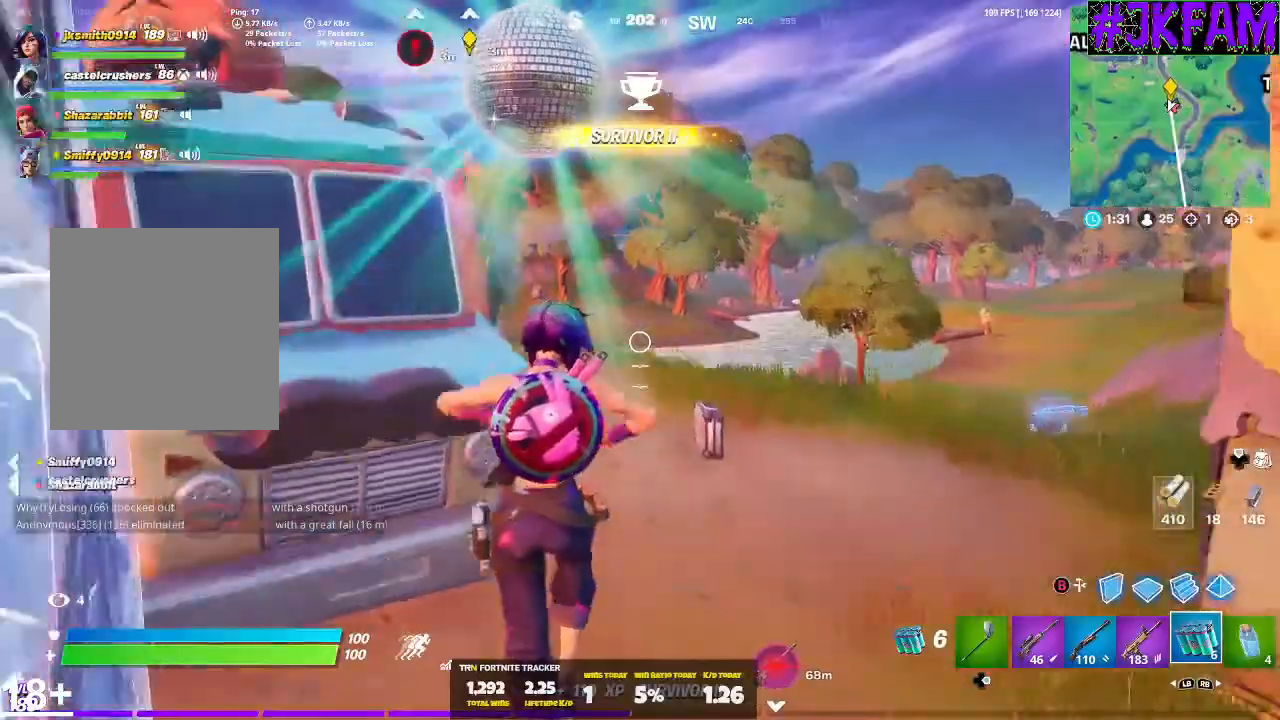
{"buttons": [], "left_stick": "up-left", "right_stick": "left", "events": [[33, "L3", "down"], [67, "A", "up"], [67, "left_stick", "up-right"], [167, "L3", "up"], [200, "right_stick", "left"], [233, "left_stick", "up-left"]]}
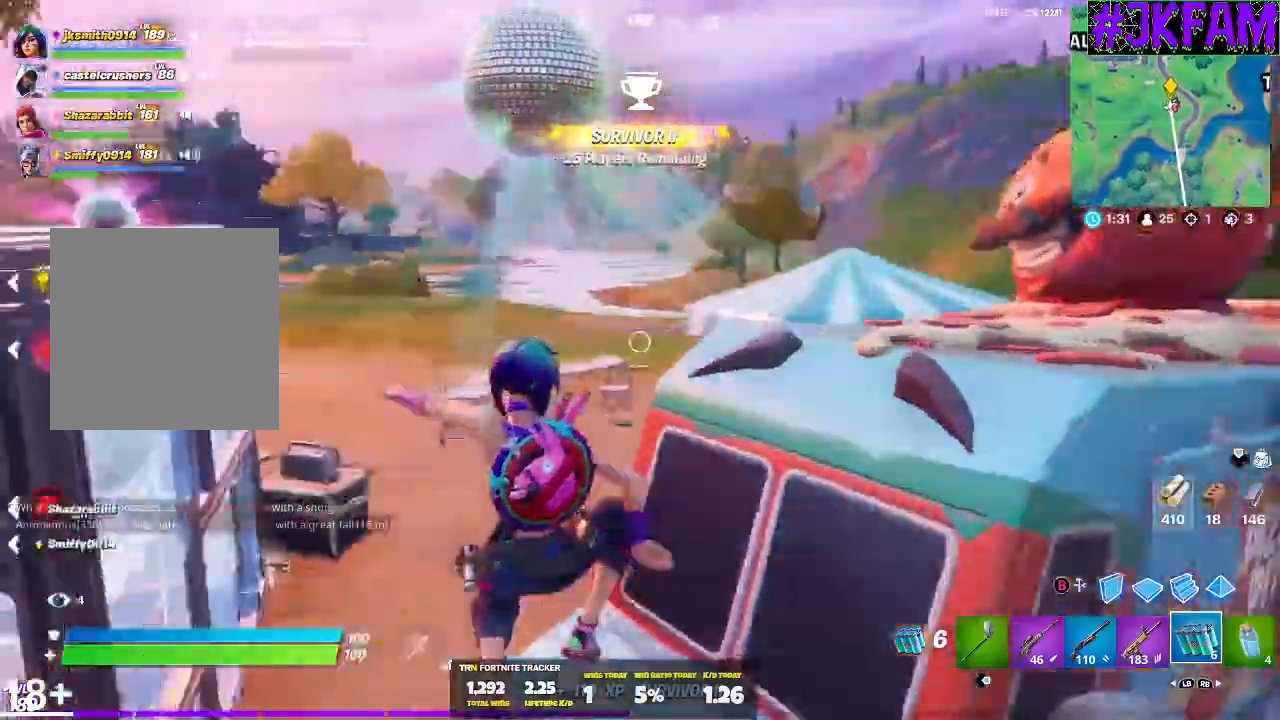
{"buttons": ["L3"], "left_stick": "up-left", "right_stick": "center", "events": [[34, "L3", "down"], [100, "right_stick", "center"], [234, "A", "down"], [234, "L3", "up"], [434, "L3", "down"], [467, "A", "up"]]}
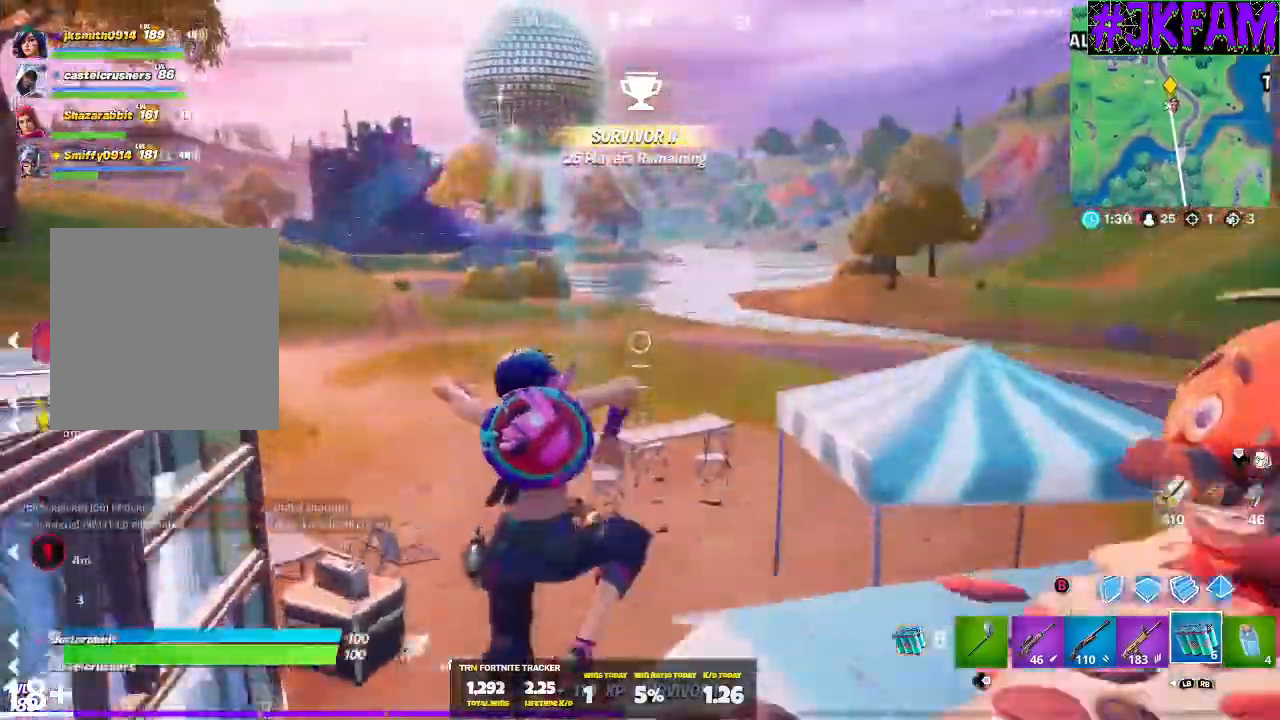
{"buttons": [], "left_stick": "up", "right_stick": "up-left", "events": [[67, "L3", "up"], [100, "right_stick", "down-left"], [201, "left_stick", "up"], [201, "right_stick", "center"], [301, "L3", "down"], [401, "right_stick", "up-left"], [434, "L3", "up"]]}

━━━━━━━━

__Assignment__.
Repeat the data word for word; drop the pictures.

__Response area__.
{"buttons": [], "left_stick": "up-left", "right_stick": "left", "events": [[33, "L3", "down"], [67, "A", "up"], [67, "left_stick", "up-right"], [167, "L3", "up"], [200, "right_stick", "left"], [233, "left_stick", "up-left"]]}
{"buttons": ["L3"], "left_stick": "up-left", "right_stick": "center", "events": [[34, "L3", "down"], [100, "right_stick", "center"], [234, "A", "down"], [234, "L3", "up"], [434, "L3", "down"], [467, "A", "up"]]}
{"buttons": [], "left_stick": "up", "right_stick": "up-left", "events": [[67, "L3", "up"], [100, "right_stick", "down-left"], [201, "left_stick", "up"], [201, "right_stick", "center"], [301, "L3", "down"], [401, "right_stick", "up-left"], [434, "L3", "up"]]}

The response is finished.